[Start of Attachment]

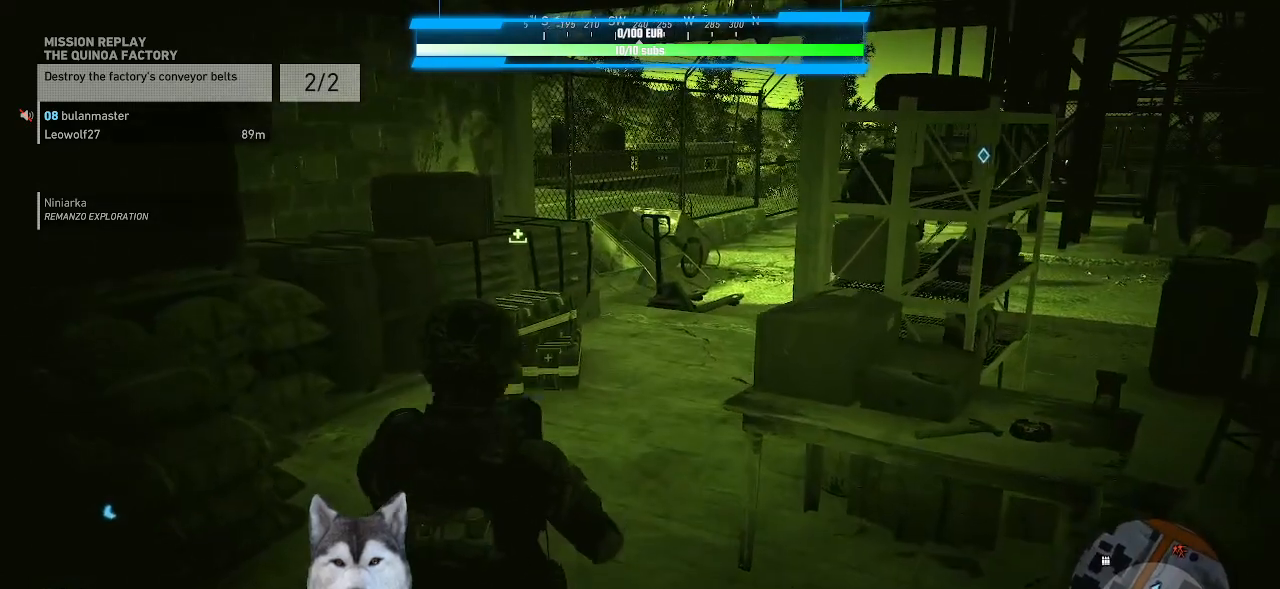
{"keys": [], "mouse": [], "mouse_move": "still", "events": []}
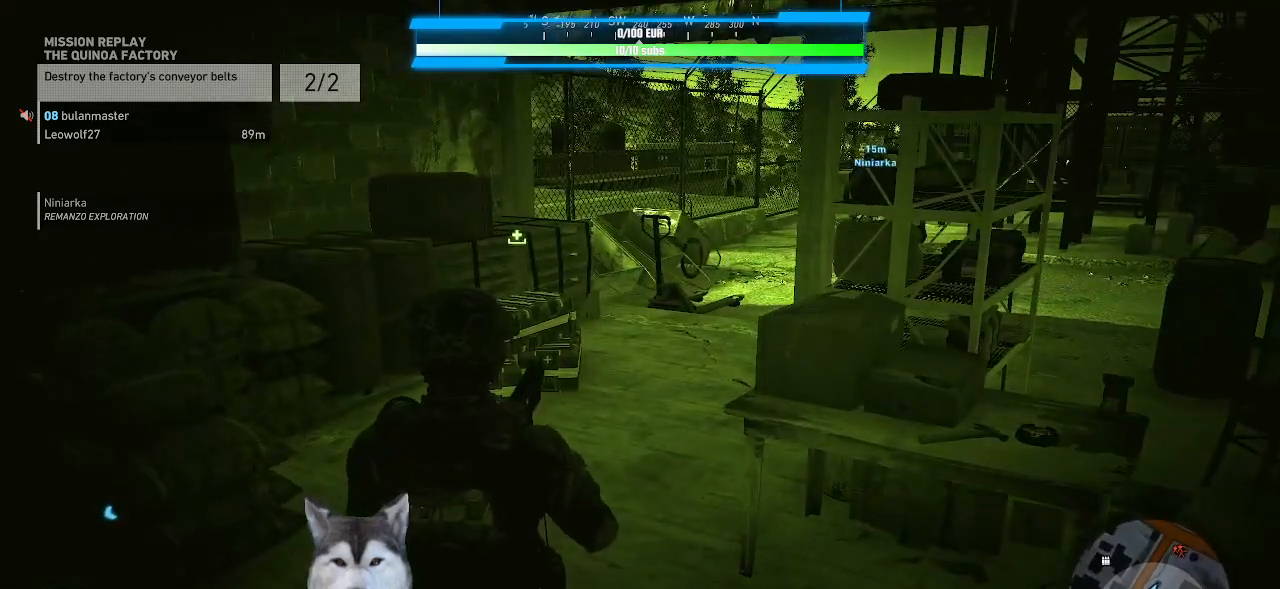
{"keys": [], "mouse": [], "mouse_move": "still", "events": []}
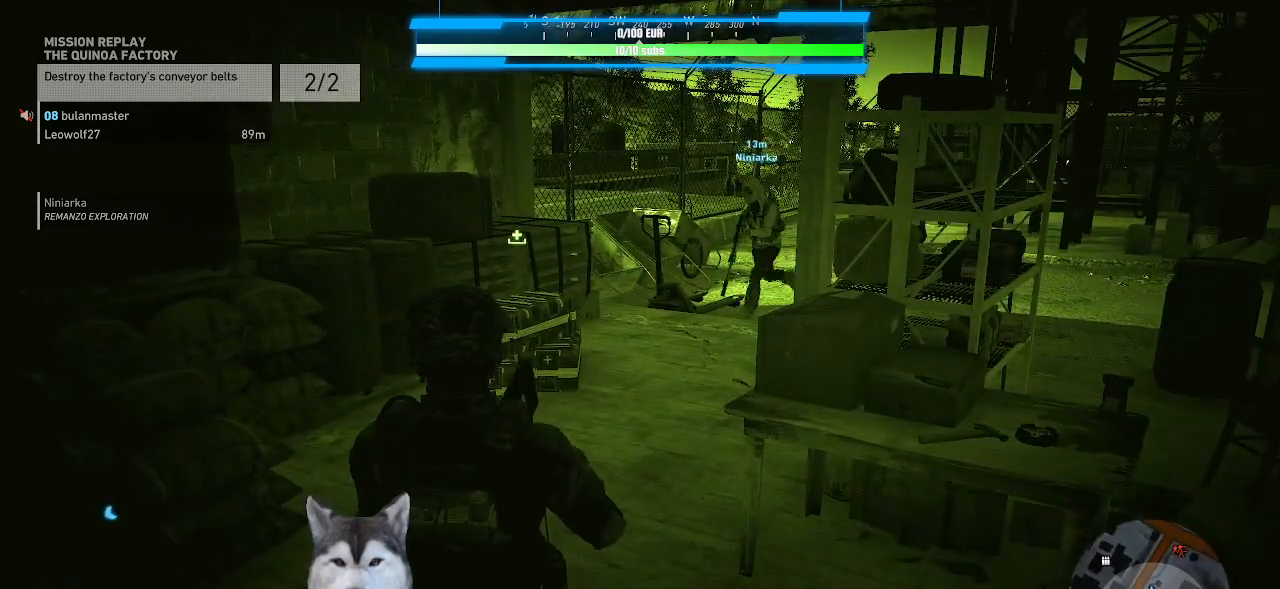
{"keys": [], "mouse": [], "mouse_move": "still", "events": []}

[End of Attachment]

» TASK GOAL: Would you give the material back exactly, minus the pictures?

» RESULT OF THE EXERCISE:
{"keys": [], "mouse": [], "mouse_move": "still", "events": []}
{"keys": [], "mouse": [], "mouse_move": "still", "events": []}
{"keys": [], "mouse": [], "mouse_move": "still", "events": []}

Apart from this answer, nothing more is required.